How to better communicate with ATC
– and handle re-routes!
By Mick Kaufman
In this issue of BPT TAKEOFF is a topic that I thought might be of interest to our readers. How to better communicate with ATC and avoid misunderstandings or worse yet a VIOLATION. A side note topic explains how I amend a reroute clearance with an old Garmin 430/530 and some of the newer navigators as well.
Many years ago, I took up the challenge to help a new IFR pilot who was violated for being off the airway that she was supposed to be on. This led me to a passion for teaching pilots the “understanding or misunderstanding and clarification of ATC clearances”.
In the incident that started all of this, a young lady with a new IFR ticket was flying on a victor airway as filed on her flight plan and given to her as a route in her clearance. All went well until a controller gave her a vector off of the airway for traffic, and then shortly thereafter passed her on to the next ATC sector. As she was never given a vector to rejoin the airway after passing the traffic, she continued to fly the assigned heading. That was until the new sector controller told her she was 7 miles off the airway and needed to call the facility when she landed. With my help at that time, and before the word GPS was in our vocabulary, we were able to get the tapes and tracks from the ATC facilities and the alleged infraction was resolved.
How could one have clarified the above situation before it happened? We still have situations like this happen on a somewhat regular basis and my answer to this scenario would be as follows:
Any time you are given to a new controller, clarify what you are doing. In the above situation when given the new controller, my check in would be as follows. “Cessna 2852F checking in at five thousand 240 heading assigned. “ If the previous controller had forgotten to tell your new controller of the heading or altitude assigned, you have alerted him/her of the discrepancy, if any.
Many times during instrument flights, you get the dreaded call “Baron 2858B we have an amendment to your routing, advise when ready to copy”. You noticed I said “dreaded call” and after acknowledging, your only hope is that it is not a complete reroute. After copying the reroute you need to make a decision, do you read it back immediately or check it first. It is common protocol to acknowledge ATC that you have successfully copied the reroute. In most cases, I acknowledge with the phrase “Stand by for read back”. This confirms with ATC that you have indeed copied the clearance and do not need a portion of it reread. It is important for a pilot to always check his/her new clearance to make sure he/she can comply safely; this is a pilot’s responsibility. If I were flying a single engine aircraft along the coast but over land and the new reroute would take me 150 miles away from land and over water with no water survival equipment, I would refuse the clearance. If I had read the clearance back and had a communications failure, I would be compelled to fly the route as cleared. If on the other hand, the reroute was simple and I was familiar with waypoints involved, I would read it back immediately.
When receiving an IFR clearance on the ground prior to take off, I will read it back immediately as I have time to check the routing before taking off. If there is any discrepancy with the clearance, I will request a change or clarification. As in the above situation, if I should lose communications after take-off in IMC, my route had been confirmed and I must fly it.

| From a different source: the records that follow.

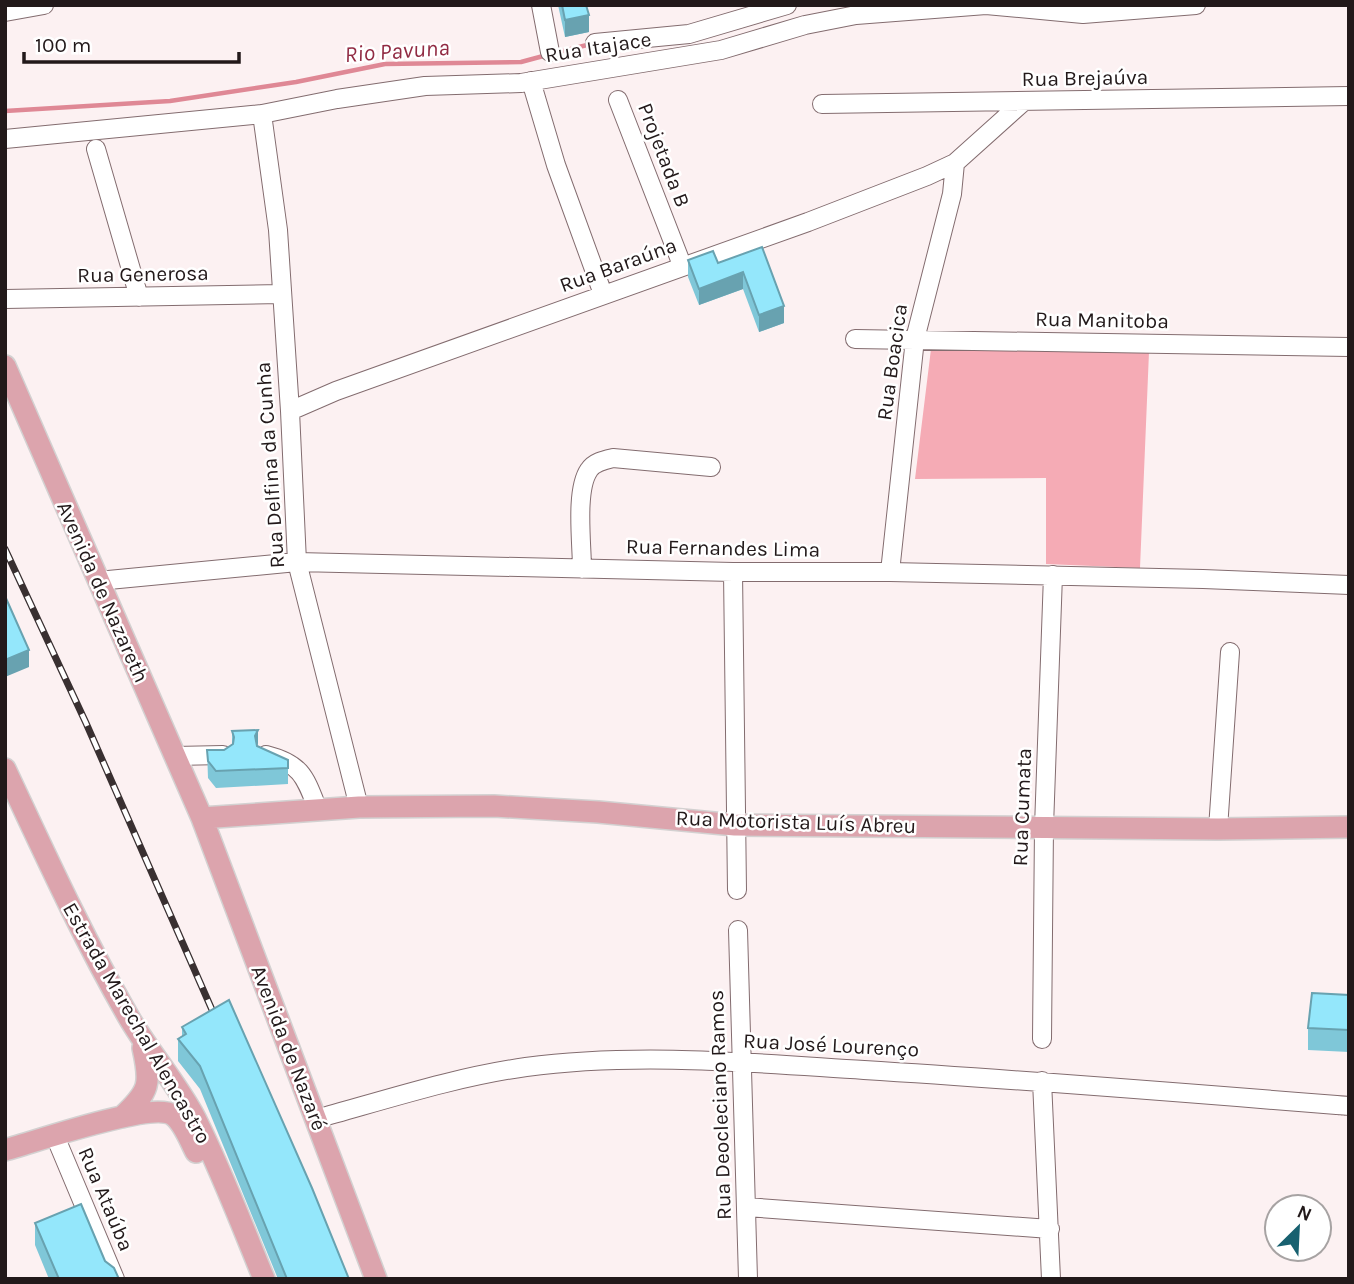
<svg xmlns="http://www.w3.org/2000/svg" width="1354" height="1284" font-family="Karla,sans-serif">
  <style>
    .green { fill: #f5abb5 }
    .lines { fill: none; stroke-linecap: round; stroke-linejoin: round }
    .stream { stroke: #df8895; stroke-width: 4.5 }
    .minor-casing { stroke: #836c6f; stroke-width: 20 }
    .major-casing { stroke: #d3d1d1; stroke-width: 24 }
    .minor { stroke: #fff; stroke-width: 18 }
    .major { stroke: #dca4ad; stroke-width: 21 }
    .rail-casing { stroke: #393031; stroke-width: 7 }
    .rail { stroke: #fff; stroke-width: 4.5; stroke-dasharray: 13; stroke-linecap: butt }
    .wall { fill: #7fc7d8 }
    .shaded-wall { fill: #68a2b0 }
    .building { fill: #94e7fb; stroke: #68a2b0; stroke-width: 2 }
    .labels { text-anchor: middle; dominant-baseline: central; stroke-width: 5; stroke-linejoin: round; paint-order: stroke }
    .street-label { font-size: 21px; fill: #22191a; stroke: #fff }
    .water-label { font-size: 23px; font-style: italic; fill: #912b43; stroke: #fff }
  </style>
  <rect width="100%" height="100%" fill="#fcf1f2"/>
  <path class="green" d="M931,349L1149,352L1140,568L1046,564V478L915,479Z"/>
  <g class="lines">
    <path class="stream" d="M555,53L591,44
      M5,111L170,101L296,82L385,64L521,62L547,55"/>
    <g class="minor-casing">
      <path id="minor" d="M541,5L550,52
        M5,12L44,5
        M595,43L689,34L787,5
        M531,81L556,165L603,294
        M618,100L682,265
        M822,104L1349,96
        M262,114L278,230L290,411L297,562L359,807
        M5,139L262,114L337,99L425,86L521,83L721,50L805,25L856,15L986,5L1083,14L1196,5
        M96,149L139,297
        M5,299L281,294
        M855,339L1349,347
        M290,411L336,391L808,222L927,176L955,163L1023,102
        M582,569C582,544 575,490 589,470C594,462 604,460 613,458L711,467
        M733,572L737,890
        M890,572L915,339L952,194L955,163
        M98,581L297,562L733,572H890L1203,579L1349,585
        M266,755C302,764 305,777 318,810
        M175,756L223,755
        M1218,829L1230,652
        M738,930L748,1279
        M1042,1039L1044,827L1053,575
        M1042,1081L1051,1279
        M316,1119C385,1100 455,1077 526,1067C638,1052 752,1063 864,1070C1026,1080 1187,1093 1349,1106
        M55,1136L115,1279
        M746,1207L1050,1229"/>
    </g>
    <g class="major-casing">
      <path id="major" d="M5,366L202,818L376,1279
        M5,769C44,852 82,936 128,1016C148,1051 176,1082 195,1118C221,1170 242,1225 264,1279
        M202,818L359,807L494,806L598,812L735,825L1218,829L1349,827
        M122,1117C150,1091 151,1084 143,1048
        M5,1150C35,1142 151,1101 173,1115C184,1123 190,1141 196,1152"/>
    </g>
    <use href="#minor" class="minor"/>
    <use href="#major" class="major"/>
    <g class="rail-casing">
      <path id="rail" d="M5,549L86,723L220,1028"/>
    </g>
    <use href="#rail" class="rail"/>
  </g>
  <path class="wall" d="M558,5H586L589,32L565,37Z
    M762,247L784,323L759,332L743,289L699,305L688,277V260L718,263Z
    M232,731L258,746L288,768V784L216,788L208,778L207,750H224L232,745Z
    M1349,995V1052L1308,1050V1028Z
    M182,1027L349,1279H278L200,1089L178,1061V1039L182,1036Z
    M35,1223L105,1261L119,1279H49L35,1245Z"/>
  <path class="shaded-wall" d="M589,15V32L565,37V20Z
    M743,272V289L699,305V289Z
    M784,306V323L759,332V315Z
    M29,650V667L5,677V660Z
    M258,730V747L255,736Z"/>
  <path class="building" d="M562,5H586L589,15L565,20Z
    M762,247L784,306L759,315L743,272L699,289L688,260L713,251L718,263Z
    M5,596L29,650L5,660Z
    M258,730L255,736L257,746L288,760V768L216,771L208,761L207,750H224L233,744L234,737L232,731Z
    M1312,993L1349,995V1030L1308,1028Z
    M229,1000L312,1188L349,1279H287L200,1066L178,1039L186,1034L182,1027Z
    M81,1204L105,1261L114,1268L119,1279H59L35,1223Z"/>
  <g class="labels">
    <g class="street-label">
      <text transform="translate(598 47) rotate(-9)">Rua Itajace</text>
      <text transform="translate(1085 78) rotate(-1)">Rua Brejaúva</text>
      <text transform="translate(664 155) rotate(69)">Projetada B</text>
      <text transform="translate(618 265) rotate(-20)">Rua Baraúna</text>
      <text transform="translate(143 274) rotate(-1)">Rua Generosa</text>
      <text transform="translate(1102 320) rotate(1)">Rua Manitoba</text>
      <text transform="translate(892 362) rotate(-82)">Rua Boacica</text>
      <text transform="translate(270 465) rotate(-94)">Rua Delfina da Cunha</text>
      <text transform="translate(723 548) rotate(1)">Rua Fernandes Lima</text>
      <text transform="translate(103 592) rotate(66)">Avenida de Nazareth</text>
      <text transform="translate(1022 807) rotate(-88)">Rua Cumata</text>
      <text transform="translate(796 822) rotate(2)">Rua Motorista Luís Abreu</text>
      <text transform="translate(137 1023) rotate(60)">Estrada Marechal Alencastro</text>
      <text transform="translate(831 1045) rotate(3)">Rua José Lourenço</text>
      <text transform="translate(289 1048) rotate(69)">Avenida de Nazaré</text>
      <text transform="translate(720 1105) rotate(-92)">Rua Deocleciano Ramos</text>
      <text transform="translate(106 1199) rotate(67)">Rua Ataúba</text>
    </g>
    <g class="water-label">
      <text transform="translate(397 51) rotate(-4)">Rio Pavuna</text>
    </g>
  </g>
  <rect width="1354" height="1284" fill="none" stroke="#22191a" stroke-width="14"/>
  <g transform="translate(1298 1228) rotate(24)"><circle r="33" fill="#ffffff" stroke="#a7a3a3" stroke-width="2"/>
  <path d="M0-5L12 26L0 18L-12 26Z" fill="#186170"/>
  <text y="-10" font-size="19" font-weight="bold" text-anchor="middle" fill="#22191a">N</text>
  </g>
  <path d="M24 52v10h215v-10" fill="none" stroke="#22191a" stroke-width="3.5"/>
  <text x="35" y="52" font-size="21" fill="#22191a" stroke="#ffffff" stroke-width="5" paint-order="stroke">100 m</text>
</svg>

I cannot mention reroutes without getting off the immediate subject and cover some helpful hints to fly the reroute with a Garmin 430/530 GPS box and the newer 650/750 navigators. You have spent a lot of time putting your flight plan in the GPS, and there are a dozen waypoints. You need to be a Jedi or at least a wizard to make the change in the flight plan and still fly the airplane. This is why the airlines and many corporations have two pilots on board. It is important to know that Garmin allows you to enter “one” direct to waypoint at a time in the box and fly to it and not change anything in the flight plan. “Yes” the flight plan is totally unchanged, and you can re-enter it at any fix that is programmed there. I use this feature initially with every re-route as ATC wants you to start the re-route change immediately, not five minutes later when you have redone your entire route. I use only the direct-to-function for minor re-routes when a majority of the original flight plan stays in tact or allows me time to go into the flight plan and revise it.

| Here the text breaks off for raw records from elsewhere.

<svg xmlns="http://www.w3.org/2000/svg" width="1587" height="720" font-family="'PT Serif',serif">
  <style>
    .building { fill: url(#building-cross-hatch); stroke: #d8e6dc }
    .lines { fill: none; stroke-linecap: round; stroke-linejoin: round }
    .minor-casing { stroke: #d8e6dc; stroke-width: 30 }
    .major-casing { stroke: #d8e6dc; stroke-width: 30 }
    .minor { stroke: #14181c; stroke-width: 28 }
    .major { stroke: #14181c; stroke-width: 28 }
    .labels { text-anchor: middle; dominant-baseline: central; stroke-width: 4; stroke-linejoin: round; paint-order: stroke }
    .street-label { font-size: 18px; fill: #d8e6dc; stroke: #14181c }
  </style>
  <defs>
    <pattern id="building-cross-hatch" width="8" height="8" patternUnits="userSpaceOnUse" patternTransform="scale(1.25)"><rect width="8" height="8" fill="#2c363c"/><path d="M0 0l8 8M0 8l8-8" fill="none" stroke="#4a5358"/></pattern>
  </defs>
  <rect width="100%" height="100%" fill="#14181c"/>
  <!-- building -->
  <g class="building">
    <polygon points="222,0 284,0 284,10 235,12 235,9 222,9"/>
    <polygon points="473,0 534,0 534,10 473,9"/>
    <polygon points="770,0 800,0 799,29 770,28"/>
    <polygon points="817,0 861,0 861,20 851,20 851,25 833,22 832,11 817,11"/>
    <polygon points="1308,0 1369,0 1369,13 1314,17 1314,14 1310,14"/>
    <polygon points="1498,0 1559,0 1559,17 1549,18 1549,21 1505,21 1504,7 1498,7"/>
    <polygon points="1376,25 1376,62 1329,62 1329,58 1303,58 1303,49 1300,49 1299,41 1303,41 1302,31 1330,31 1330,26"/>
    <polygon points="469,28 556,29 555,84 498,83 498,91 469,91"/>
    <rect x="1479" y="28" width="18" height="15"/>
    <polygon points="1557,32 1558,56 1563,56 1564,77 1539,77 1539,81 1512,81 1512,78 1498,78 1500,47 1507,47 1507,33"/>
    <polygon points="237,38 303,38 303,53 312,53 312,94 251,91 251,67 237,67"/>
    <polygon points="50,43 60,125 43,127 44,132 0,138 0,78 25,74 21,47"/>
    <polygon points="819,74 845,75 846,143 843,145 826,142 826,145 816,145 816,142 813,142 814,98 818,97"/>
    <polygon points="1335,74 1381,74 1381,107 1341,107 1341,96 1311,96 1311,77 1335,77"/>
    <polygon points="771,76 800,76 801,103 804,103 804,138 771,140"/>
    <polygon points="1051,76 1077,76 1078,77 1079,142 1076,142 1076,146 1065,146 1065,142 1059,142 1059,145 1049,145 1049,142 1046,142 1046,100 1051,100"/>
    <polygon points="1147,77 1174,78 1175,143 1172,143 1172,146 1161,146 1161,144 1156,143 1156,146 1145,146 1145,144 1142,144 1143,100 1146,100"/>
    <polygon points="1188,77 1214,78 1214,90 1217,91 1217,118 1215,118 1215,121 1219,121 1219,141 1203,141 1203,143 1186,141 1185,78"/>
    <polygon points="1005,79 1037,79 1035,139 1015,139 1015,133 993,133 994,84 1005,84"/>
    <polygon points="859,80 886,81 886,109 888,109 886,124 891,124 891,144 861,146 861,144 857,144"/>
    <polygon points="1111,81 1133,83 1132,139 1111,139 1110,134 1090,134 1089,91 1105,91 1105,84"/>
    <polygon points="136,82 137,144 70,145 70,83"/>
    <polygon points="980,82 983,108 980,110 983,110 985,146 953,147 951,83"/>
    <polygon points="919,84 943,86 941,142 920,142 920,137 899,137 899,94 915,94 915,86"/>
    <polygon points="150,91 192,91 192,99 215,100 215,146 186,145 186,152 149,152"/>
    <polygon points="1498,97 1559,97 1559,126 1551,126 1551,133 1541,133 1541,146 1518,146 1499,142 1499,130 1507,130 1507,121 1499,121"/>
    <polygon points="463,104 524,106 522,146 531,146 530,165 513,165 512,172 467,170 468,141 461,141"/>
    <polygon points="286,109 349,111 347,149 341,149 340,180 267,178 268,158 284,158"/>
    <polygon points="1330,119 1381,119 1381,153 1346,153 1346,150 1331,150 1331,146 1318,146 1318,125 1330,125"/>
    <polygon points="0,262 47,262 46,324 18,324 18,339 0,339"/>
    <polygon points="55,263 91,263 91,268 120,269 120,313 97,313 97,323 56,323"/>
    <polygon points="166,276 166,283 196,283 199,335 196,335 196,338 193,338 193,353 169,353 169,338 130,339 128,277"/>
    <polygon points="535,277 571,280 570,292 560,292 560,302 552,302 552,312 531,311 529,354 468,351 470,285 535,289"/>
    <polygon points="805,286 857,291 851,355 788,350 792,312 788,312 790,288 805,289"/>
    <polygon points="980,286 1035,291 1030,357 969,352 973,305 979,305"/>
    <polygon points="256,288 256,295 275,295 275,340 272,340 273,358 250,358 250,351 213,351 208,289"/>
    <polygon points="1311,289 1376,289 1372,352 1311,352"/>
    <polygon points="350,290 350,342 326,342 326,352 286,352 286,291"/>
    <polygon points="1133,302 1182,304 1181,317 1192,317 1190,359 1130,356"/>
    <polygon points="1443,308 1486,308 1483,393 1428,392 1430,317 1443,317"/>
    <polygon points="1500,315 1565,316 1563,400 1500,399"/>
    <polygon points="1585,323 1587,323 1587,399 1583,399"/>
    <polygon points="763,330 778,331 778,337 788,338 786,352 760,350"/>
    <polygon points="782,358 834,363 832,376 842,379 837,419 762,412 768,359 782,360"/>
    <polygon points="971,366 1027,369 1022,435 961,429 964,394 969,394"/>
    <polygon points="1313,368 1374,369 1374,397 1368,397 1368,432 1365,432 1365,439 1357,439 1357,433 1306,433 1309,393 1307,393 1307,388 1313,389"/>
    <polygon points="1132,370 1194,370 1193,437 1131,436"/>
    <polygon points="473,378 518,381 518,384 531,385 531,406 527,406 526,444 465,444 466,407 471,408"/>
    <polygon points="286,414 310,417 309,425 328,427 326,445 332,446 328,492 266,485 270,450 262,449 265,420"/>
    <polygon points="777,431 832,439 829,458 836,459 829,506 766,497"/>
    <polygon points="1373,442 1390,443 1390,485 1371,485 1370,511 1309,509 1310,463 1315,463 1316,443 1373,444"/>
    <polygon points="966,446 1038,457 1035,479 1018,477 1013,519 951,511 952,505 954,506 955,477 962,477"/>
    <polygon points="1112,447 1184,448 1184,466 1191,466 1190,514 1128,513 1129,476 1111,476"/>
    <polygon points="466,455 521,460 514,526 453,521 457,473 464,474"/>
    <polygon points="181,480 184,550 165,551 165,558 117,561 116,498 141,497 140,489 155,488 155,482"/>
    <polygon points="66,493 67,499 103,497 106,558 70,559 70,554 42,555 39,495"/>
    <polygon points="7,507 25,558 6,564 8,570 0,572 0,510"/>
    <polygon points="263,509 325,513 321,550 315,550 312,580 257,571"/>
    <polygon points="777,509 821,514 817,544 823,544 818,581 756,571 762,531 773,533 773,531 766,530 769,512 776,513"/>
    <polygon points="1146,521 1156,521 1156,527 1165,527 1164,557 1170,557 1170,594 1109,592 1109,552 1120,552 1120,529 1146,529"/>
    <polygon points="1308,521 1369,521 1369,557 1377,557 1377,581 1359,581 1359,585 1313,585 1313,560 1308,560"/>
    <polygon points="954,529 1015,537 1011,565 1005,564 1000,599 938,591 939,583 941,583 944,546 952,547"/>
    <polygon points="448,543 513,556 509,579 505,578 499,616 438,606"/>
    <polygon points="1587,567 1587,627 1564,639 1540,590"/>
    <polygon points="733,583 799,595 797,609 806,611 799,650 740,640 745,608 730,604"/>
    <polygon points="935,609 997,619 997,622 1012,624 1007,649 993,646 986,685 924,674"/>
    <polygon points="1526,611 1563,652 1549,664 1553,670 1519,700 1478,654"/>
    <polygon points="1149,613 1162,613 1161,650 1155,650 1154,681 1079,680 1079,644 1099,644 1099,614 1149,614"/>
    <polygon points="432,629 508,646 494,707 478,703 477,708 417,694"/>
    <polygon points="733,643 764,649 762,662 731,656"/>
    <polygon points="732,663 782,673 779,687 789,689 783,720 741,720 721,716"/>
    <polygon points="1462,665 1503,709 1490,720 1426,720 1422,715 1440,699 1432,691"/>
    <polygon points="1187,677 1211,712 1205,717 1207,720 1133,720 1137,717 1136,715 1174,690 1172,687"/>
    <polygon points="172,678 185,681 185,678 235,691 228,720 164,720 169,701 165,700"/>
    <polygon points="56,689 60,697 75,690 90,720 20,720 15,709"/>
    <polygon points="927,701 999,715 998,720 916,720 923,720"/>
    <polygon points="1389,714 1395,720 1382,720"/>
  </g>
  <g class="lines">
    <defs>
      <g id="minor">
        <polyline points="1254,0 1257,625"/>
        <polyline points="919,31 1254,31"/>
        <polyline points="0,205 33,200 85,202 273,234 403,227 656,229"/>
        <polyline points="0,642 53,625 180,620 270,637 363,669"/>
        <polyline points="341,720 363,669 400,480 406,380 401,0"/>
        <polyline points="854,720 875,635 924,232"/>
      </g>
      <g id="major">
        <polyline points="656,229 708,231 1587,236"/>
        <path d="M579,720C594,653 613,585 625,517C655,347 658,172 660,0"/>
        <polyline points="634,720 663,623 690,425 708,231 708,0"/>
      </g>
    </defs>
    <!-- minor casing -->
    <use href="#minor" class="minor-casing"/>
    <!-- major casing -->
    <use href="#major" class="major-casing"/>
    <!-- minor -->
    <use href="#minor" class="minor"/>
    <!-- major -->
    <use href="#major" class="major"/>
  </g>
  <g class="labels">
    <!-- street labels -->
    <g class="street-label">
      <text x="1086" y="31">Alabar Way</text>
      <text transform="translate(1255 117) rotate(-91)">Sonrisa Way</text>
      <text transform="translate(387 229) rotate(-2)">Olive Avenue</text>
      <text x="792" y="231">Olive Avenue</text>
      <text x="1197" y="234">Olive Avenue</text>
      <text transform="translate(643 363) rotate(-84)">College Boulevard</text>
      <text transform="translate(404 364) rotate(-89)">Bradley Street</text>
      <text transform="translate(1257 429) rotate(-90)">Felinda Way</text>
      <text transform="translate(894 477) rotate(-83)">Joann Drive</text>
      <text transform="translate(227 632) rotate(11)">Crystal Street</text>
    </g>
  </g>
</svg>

If you are fortunate to have two of these great old Garmin GPS boxes or the newer ones with identical databases, you can build your new flight plan in the second GPS and when done and checked for errors, you can cross fill the flight plan to GPS number one. A recommended procedure for the two-Garmin set up is to set auto cross fill from number one to number two GPS, but manual cross fill from number two to number one GPS.
One more issue on communications before ending this issues column is to confirm your altitude. While climbing or descending, it is important to mention your current altitude and the altitude you are climbing or descending to. I do this any time while changing altitude and not just when changing controllers. “Bonanza 63DM leaving six thousand for four thousand “or “Cirrus 26CD checking in two thousand five hundred climbing to three thousand”.
End communications errors and discrepancy and a possible violation by communicating; don’t just “Roger” a clearance. In many instances, the controller will ask you to verify a clearance; “Piper 6346R verify land and hold short of runway 36”. Do it the first time and save on communications congestion.
Enjoy the beautiful summer flying — and we hope to see you at one of fall BPT clinics.